C’est de toujours croire ce que les femmes me confient dans ma pratique, sans discuter. La personne qui m’a donné ce conseil se nommait Yvonne Lagneau. Elle était infirmière cadre au centre de planification familiale où j’ai prescrit des moyens de contraception et pratiqué des interruptions de grossesse entre 1983 et 2008. Les professionnel·le·s de la santé doivent toujours croire ce que les personnes qui font appel à leurs services leur disent. On ne m’avait pas appris à le faire – on avait même laissé entendre qu’il ne fallait pas trop écouter ce qu’elles racontaient. En me donnant ce conseil, Yvonne a changé ma vie de professionnel et de personne humaine.

Trois mots qui décrivent pour vous le féminisme?

Égalité (pour toutes et tous). Respect (de toutes et tous). Solidarité (entre toutes et tous).

Quel film, quel livre ou quelle série à saveur féministe vous a particulièrement touché?

Un film : Thelma et Louise (1991).

Un livre : Mother Nature (Les instincts maternels) de Sarah Blaffer Hrdy (1999).

Une série : Call the Midwife (à la BBC depuis 2012) ou SOS sages-femmes en français.

L’égalité n’est toujours pas pleinement atteinte.

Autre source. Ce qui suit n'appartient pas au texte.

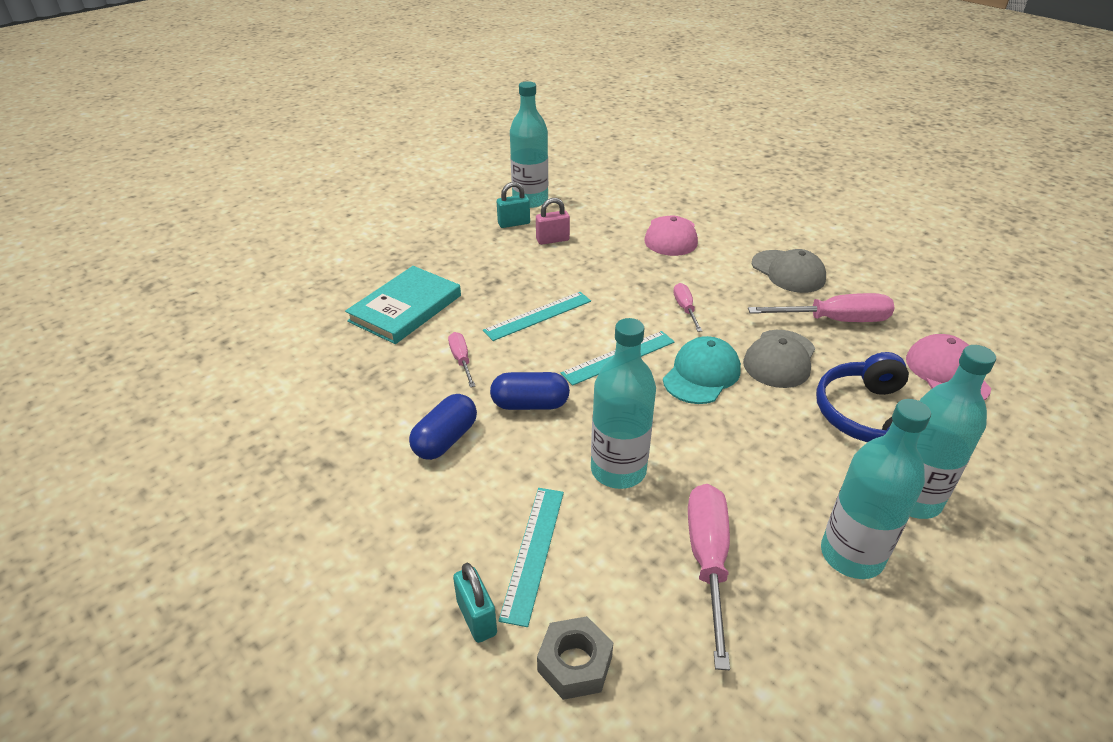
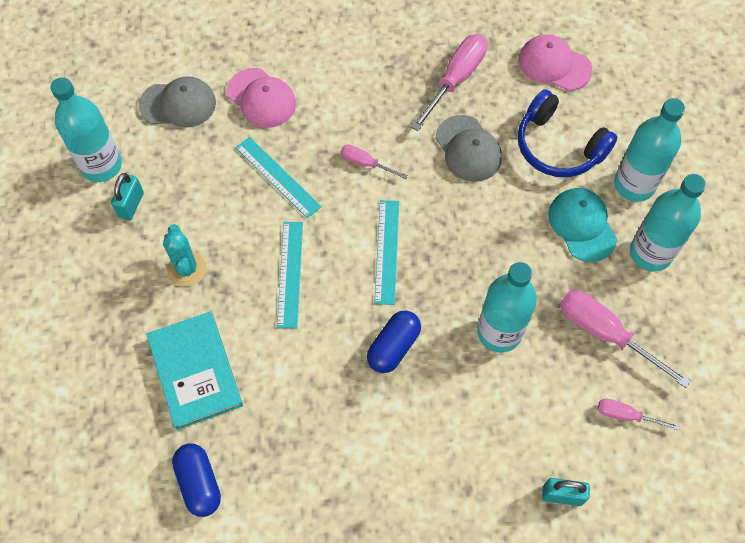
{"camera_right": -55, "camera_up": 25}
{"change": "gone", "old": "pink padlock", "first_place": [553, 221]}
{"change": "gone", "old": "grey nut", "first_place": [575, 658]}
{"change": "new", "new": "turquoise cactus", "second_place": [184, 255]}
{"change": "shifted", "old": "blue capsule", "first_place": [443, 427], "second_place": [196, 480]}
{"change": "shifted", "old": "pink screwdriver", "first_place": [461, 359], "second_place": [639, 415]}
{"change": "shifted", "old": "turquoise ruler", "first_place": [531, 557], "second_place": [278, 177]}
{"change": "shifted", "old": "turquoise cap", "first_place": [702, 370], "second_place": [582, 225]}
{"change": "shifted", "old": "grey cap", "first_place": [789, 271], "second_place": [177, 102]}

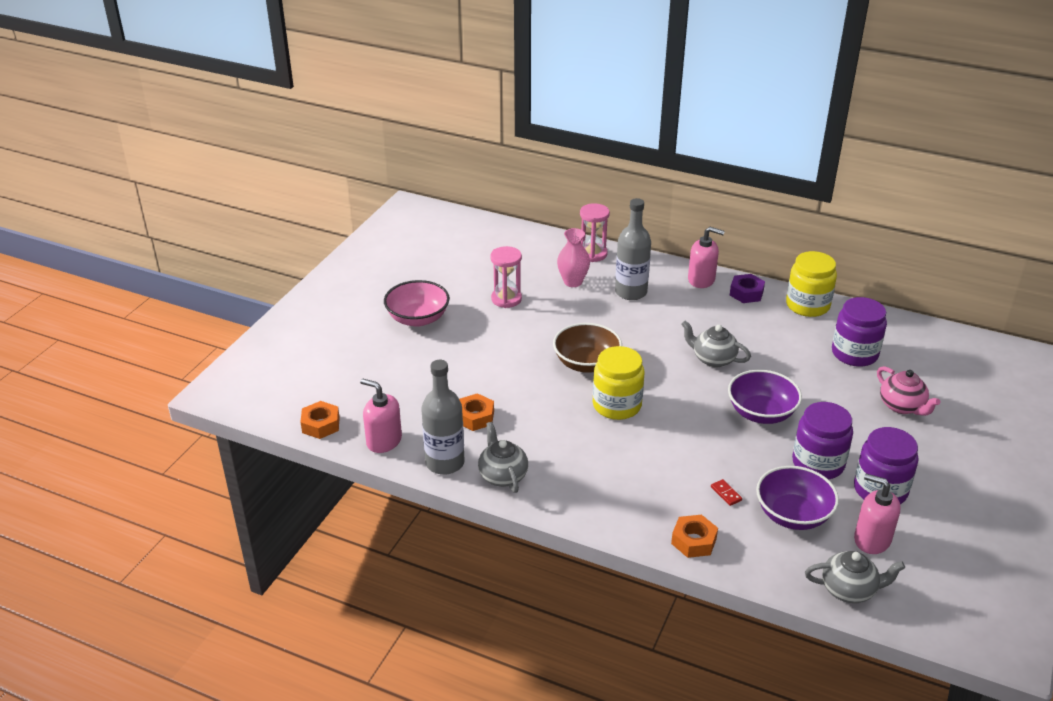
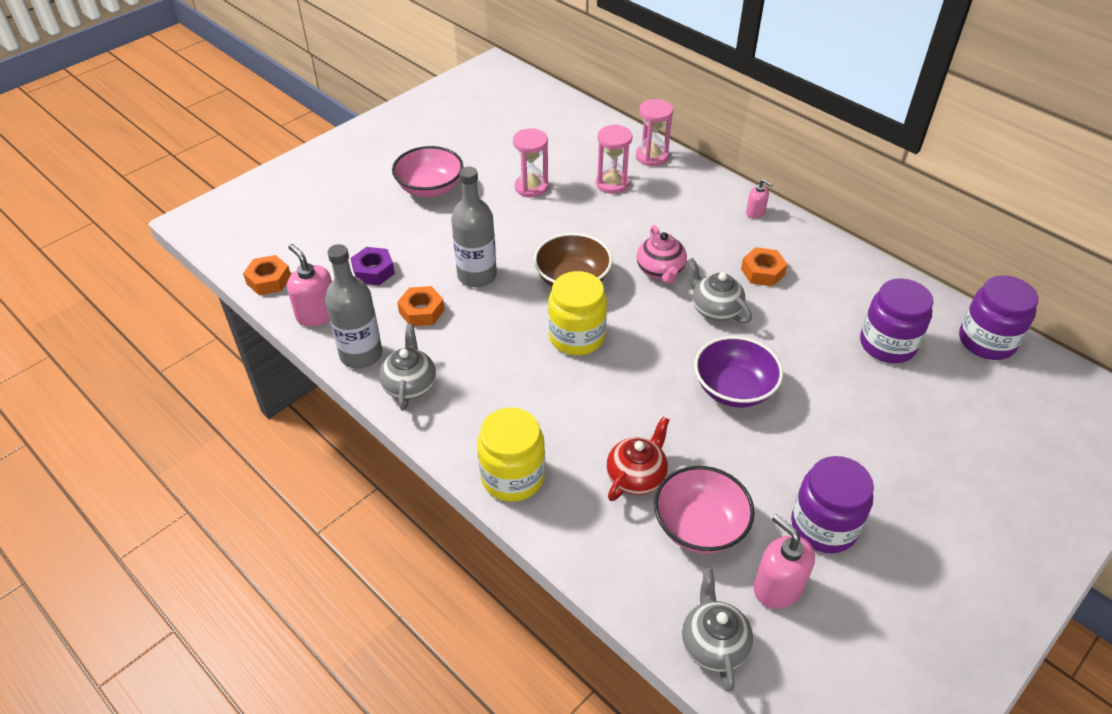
{"camera_right": 20, "camera_up": 10}
{"change": "shifted", "old": "grey bottle", "first_place": [633, 249], "second_place": [474, 227]}
{"change": "shifted", "old": "orange nut", "first_place": [694, 536], "second_place": [764, 267]}
{"change": "shifted", "old": "purple nut", "first_place": [747, 288], "second_place": [373, 266]}
{"change": "shifted", "old": "yellow jar", "first_place": [811, 284], "second_place": [511, 454]}
{"change": "shifted", "old": "purple jar", "first_place": [822, 440], "second_place": [998, 317]}
{"change": "shifted", "old": "pink teapot", "first_place": [908, 391], "second_place": [662, 254]}
{"change": "swapped", "old": "pink vase", "new": "pink hourglass", "first_place": [573, 257], "second_place": [614, 159]}
{"change": "swapped", "old": "red domino", "new": "red teapot", "first_place": [726, 492], "second_place": [638, 458]}
{"change": "repainted", "old": "purple bowl", "new": "pink bowl", "first_place": [797, 498], "second_place": [704, 510]}
{"change": "rotated", "old": "grey teapot", "first_place": [855, 577], "second_place": [717, 630], "degrees": -120}
{"change": "scaled", "old": "pink soap dispenser", "first_place": [706, 257], "second_place": [759, 199], "factor": 0.58}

Pour vous, le nerf de la guerre, le problème, c’est quoi?

On ne peut pas changer les mentalités d’un coup de baguette magique, mais on peut prendre des décisions qui font bouger les choses, comme par exemple voter une loi qui impose aux employeurs privés de rémunérer les femmes autant que les hommes, à expérience, formation et ancienneté égales. Ça changerait pour commencer l’idée que ces derniers « valent plus » parce qu’ils sont mieux payés.

Je suis féministe parce que…

Je suis féministe parce que je hais les injustices, les rapports de force et l’oppression. Or, dans toutes les sociétés, les femmes sont les premières opprimées.